第17話、湖畔の離宮まで馬車デート!?

 朝もやの中を走ってゆくのは、モンターニャ侯爵家の紋章が描かれた馬車。乗っているのはロミルダと、その侍女サラ、そしていかにも徹夜明けといった風貌の兄オズヴァルド令息だ。前後をはさむ馬を駆るのは侯爵家の私兵たち。一行は王宮に向かっていた。
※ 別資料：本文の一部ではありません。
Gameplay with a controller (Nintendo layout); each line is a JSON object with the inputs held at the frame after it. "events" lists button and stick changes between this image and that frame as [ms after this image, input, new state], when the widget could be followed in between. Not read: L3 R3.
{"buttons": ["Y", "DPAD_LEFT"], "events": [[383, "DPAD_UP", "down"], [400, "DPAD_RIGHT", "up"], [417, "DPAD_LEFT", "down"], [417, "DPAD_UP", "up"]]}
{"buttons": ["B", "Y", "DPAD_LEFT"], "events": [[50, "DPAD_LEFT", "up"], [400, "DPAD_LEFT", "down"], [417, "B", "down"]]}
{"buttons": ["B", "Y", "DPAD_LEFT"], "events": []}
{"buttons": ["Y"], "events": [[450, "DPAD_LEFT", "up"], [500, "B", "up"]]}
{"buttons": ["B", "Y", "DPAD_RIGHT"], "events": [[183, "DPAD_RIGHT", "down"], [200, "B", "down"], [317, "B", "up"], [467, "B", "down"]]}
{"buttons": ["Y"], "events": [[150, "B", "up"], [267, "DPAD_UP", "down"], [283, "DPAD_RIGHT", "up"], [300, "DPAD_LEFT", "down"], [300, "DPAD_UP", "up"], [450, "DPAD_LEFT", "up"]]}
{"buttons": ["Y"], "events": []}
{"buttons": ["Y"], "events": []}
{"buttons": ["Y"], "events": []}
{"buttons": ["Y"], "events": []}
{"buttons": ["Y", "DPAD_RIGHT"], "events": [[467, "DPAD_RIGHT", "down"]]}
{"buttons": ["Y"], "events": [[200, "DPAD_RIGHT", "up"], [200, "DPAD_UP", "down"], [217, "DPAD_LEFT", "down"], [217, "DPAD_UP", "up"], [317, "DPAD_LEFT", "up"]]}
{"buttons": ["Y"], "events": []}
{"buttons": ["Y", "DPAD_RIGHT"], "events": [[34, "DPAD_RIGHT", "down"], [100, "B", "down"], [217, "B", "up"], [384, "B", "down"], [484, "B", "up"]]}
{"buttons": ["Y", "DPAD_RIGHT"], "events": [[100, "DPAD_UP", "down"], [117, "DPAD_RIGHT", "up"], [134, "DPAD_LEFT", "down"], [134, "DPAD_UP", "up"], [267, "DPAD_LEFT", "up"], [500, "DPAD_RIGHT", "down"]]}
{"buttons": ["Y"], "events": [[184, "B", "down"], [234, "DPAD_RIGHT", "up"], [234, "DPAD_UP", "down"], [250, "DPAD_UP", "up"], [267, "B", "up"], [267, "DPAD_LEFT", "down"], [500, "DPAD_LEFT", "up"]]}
 今日はいよいよ旅立ちの朝。王宮前で王家の方々と合流し、湖畔の離宮へ出発するのだ。


「皆の者、よくぞ参った!」


 黄金に輝く王家の紋章入り馬車からわざわざ降りてきて、ミケーレ王太子が偉そうに声をかけてくださる。ロミルダたち侯爵家の者は仕方なく馬車や馬から降りることに。


 王妃殿下とカルロ第二王子は黄金色の馬車に乗ったまま、窓から手を振っていらっしゃるのだが。


 型通りのあいさつを済ますと、ミケーレ王太子が怪訝そうに眉をひそめてオズヴァルドを見た。


「そちはモンターニャ侯爵と共にまだこちらに残るのだろう?」


「おっしゃる通りでございます、殿下」


 言葉は丁寧だが憮然としている兄上に、ロミルダはハラハラする。


「一体ここへ何をしに来たのだ」


 両手を上へ向けて大げさに驚いた顔をするミケーレに、


「皆様方のお見送りに。私も同行できるよう徹夜で仕事を片付けようとしたのだが、終わらなかったのです」


 それから声をひそめ、


「殿下と妹はまだ婚姻前。間違いを犯さぬよう、くれぐれもお願い申し上げます」


「ふんっ!」


 ミケーレは不機嫌に鼻を鳴らした。


「それを言いにわざわざ王都まで来たのか? 目の下がクマで真っ黒だぞ」


「ご心配には及びませぬ。部下に仕事を引き継ぎ次第、私も湖畔の離宮にかけつけますゆえ」


 うやうやしく礼をするオズヴァルドに、


「待っていないから安心いたせ」


 意地の悪い笑みを浮かべた王太子は、オズヴァルドの肩を軽くたたいた。それからなぜか侯爵家の馬車に近付いてくる。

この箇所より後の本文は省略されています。